Потом, во времена уже – по словам Ахматовой – вегетарианские, наступили трудности с устройством на работу. Она получила диплом учительницы, звонила в разные школы. Да, отвечали, есть место, приходите. Приходила. Ее испытующе рассматривали, заглядывали еще раз в анкету: таак, девичья фамилия, имя деда… Оказывалось, что место уже занято.
Всё это угнетало меня всё сильнее. Март 1968 был уже не за горами, но воображения на подобное у меня не хватало. Я даже произнес нечто вроде: у нас, по счастью, это совершенно невозможно. Мне потом напомнили про эти слова. Затем я услышал еще, как благодаря счастливой протекции ей подыскали работу в Союзе Писателей, но за это ожидали доводов признательности и лояльности в виде доносов. А когда не дождались, начались мелкие интриги. Я крикнул, кажется: «Девушка, да как вообще вы можете здесь жить!» Фраза, понятно, бессмысленная, но меня извиняло отсутствие советского опыта жизни; вскоре я убедился, что это страна, где жить одновременно нельзя и нужно, а жизнь представляет собой неустанную попытку примирения взаимоисключающих начал. Девушка тогда посмотрела на меня полунасмешливо – полуиспуганно: «Тсс!». Но кроме нас в зале было только двое пьяниц, занятых своим ритуалом. Что она ответила, уже не помню.
Тем временем снаружи стемнело, рейс подходил к концу. Внезапно сделалось людно. Вокруг нас, ожидавших причаливания, выросла большая толпа, единообразная, однозначная по своему составу – одни парочки, молодых и средних лет, на вид – все категории, слои, сословия. Мужчины штатские и военные. Мы переглянулись, моя спутница слегка покраснела. Всё стало ясно. Это был плавучий бордель. Единственная, пожалуй, в условиях тогдашней страшной тесноты и вынужденного квартирного коллективизма, возможность два часа побыть друг с другом без свидетелей. Для этого и устраивались такие рейсы. О чем знали все – за исключением нас, так уж получилось. А теперь мы все сравнялись в ситуации и ждали причала. Мужчины украдкой бросали в меру нахальные взгляды на чужих спутниц, а те – гораздо более открыто – рассматривали других женщин: цепко и оценивающе.
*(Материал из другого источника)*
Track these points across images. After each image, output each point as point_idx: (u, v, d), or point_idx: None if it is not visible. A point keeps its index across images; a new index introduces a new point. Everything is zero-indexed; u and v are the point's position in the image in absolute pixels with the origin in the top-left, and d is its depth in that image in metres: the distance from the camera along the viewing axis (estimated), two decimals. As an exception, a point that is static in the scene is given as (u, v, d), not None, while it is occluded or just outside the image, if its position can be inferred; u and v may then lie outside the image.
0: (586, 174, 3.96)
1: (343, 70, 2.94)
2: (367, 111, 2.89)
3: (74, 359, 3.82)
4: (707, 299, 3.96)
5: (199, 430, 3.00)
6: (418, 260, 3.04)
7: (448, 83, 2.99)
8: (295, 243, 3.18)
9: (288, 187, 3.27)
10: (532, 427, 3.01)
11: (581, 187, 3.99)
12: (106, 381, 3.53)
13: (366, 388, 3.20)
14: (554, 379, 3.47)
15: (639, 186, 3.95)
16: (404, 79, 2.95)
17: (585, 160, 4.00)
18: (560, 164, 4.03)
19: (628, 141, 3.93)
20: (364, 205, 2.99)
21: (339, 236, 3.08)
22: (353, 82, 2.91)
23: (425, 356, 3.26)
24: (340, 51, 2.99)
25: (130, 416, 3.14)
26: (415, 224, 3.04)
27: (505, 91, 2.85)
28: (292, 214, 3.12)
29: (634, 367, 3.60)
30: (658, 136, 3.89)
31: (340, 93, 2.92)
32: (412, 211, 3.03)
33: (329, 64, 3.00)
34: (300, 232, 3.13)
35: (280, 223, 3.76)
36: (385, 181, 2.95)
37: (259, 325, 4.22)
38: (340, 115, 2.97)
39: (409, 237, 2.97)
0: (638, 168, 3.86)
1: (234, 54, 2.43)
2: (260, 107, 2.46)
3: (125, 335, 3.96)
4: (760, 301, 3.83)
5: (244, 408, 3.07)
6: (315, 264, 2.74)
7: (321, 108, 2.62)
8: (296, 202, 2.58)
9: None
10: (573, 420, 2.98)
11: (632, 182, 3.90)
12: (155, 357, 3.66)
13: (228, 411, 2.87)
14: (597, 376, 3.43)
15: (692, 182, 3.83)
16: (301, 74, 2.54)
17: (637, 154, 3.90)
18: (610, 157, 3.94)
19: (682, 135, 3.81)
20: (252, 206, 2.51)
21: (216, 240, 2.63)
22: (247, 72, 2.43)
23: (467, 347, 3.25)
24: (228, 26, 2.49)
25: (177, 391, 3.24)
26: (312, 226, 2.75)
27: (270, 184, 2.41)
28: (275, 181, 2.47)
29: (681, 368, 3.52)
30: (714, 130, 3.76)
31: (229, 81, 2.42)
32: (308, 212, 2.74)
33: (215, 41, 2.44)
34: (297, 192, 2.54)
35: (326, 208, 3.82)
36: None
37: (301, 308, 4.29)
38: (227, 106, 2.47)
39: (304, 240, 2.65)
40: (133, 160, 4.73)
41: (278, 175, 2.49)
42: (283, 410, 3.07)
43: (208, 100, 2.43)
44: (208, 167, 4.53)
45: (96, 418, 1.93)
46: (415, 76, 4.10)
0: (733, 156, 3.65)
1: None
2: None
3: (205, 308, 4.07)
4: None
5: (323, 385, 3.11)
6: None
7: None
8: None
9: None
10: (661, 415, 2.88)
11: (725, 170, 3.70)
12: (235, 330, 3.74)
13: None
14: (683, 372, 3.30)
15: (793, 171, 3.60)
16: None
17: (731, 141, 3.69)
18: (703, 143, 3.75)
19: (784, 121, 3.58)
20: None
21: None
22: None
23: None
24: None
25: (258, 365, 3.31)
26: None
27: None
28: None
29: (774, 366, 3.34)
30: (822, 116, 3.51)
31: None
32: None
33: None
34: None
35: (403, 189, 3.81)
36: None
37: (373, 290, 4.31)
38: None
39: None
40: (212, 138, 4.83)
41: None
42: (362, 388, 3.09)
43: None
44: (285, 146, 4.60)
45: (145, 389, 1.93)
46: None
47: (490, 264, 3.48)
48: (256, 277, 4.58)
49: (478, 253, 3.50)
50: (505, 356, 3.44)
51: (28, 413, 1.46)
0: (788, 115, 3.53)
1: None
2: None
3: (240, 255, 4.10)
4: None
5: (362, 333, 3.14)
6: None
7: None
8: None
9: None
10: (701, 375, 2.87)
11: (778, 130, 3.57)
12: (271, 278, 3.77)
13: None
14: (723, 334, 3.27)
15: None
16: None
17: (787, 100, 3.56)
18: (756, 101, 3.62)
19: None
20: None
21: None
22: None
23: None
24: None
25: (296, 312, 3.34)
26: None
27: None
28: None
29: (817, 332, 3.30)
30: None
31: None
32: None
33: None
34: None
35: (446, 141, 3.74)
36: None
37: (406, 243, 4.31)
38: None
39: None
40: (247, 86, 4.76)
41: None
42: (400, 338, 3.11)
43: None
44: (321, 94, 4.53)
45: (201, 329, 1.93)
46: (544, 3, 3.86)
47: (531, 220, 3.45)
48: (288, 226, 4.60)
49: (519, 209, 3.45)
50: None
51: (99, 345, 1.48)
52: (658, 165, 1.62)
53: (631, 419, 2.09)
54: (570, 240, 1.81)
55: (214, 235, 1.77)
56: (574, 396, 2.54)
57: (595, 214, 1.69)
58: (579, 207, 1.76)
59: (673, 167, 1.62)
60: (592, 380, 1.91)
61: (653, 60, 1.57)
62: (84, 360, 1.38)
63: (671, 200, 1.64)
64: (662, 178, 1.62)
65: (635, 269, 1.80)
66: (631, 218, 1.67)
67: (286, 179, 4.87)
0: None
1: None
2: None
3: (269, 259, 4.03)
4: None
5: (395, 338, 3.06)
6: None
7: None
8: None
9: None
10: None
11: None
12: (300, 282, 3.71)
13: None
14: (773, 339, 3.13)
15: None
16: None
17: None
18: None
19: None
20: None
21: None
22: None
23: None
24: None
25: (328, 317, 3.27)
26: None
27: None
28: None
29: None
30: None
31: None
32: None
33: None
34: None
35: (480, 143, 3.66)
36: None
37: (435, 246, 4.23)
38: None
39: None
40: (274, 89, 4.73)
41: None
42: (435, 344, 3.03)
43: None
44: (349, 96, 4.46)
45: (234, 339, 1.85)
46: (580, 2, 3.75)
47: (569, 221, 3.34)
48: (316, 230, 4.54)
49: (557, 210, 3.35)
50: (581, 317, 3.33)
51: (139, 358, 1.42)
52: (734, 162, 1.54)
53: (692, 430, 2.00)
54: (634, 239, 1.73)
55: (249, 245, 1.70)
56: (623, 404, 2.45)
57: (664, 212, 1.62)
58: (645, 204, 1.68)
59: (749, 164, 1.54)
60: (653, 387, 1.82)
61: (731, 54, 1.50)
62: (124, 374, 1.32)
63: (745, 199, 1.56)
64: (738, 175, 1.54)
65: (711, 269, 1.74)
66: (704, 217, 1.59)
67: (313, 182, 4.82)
Это было какое-то пронзительное ощущение, которое я чувствую и сейчас, но не в состоянии назвать: отталкивающее уродство подобного существования, а одновременно милосердие, сочувствие, сострадание. Через несколько лет что-то из этого, пожалуй, общий тон, я услышу в песенке Булата к русскому представлению «Аппетита на черешни»: «Ах, пани, пановье – тепла нет ни на грош…» Именно это – ни на грош. Но когда это споешь, тепло рождается – от осознания беды. Повторю: это ощущение постоянно живет во мне, хотя и остается безымянным.
А может, это и есть как раз его имя: поцелуй на морозе.
Кроме того, тогда и завязался мой собственный, личный узелок. Возможно, в его основе была та нитка, о которой я упоминал: нитка или жилка, протянувшаяся еще с детских лет. Только теперь вместо взгляда Маяковского меня держали на привязи другие глаза, потому что девушка очень мне понравилась. Это и было главное. А дальше намотался, накрутился целый клубок наших сходств и различий, наш знак судьбы. Наша общая безотцовщина, две смерти, должно быть, почти в одно время и почти в одном месте. Мой отец, жертва сталинизма, человек, убитый людьми в форме, похожей на ту, что носил ее отец, жертва сталинизма. Тени отцов, что падают на наши жизни. Наше комсомольское воспитание в духе наивности и готовности самоотверженно служить бесчеловечным идеям – и благодать отрезвления. А поскольку жизнь не любит излишнего пафоса, всё это связало нас в один изящный вензель.
Три недели спустя мы объявили о нашей свадьбе. Я в жизни сделал немало глупостей, а к умным своим шагам отношу, слава Богу, именно этот. Осенью мы отметим четверть века совместной жизни.
Из всего этого и составился мой образ России.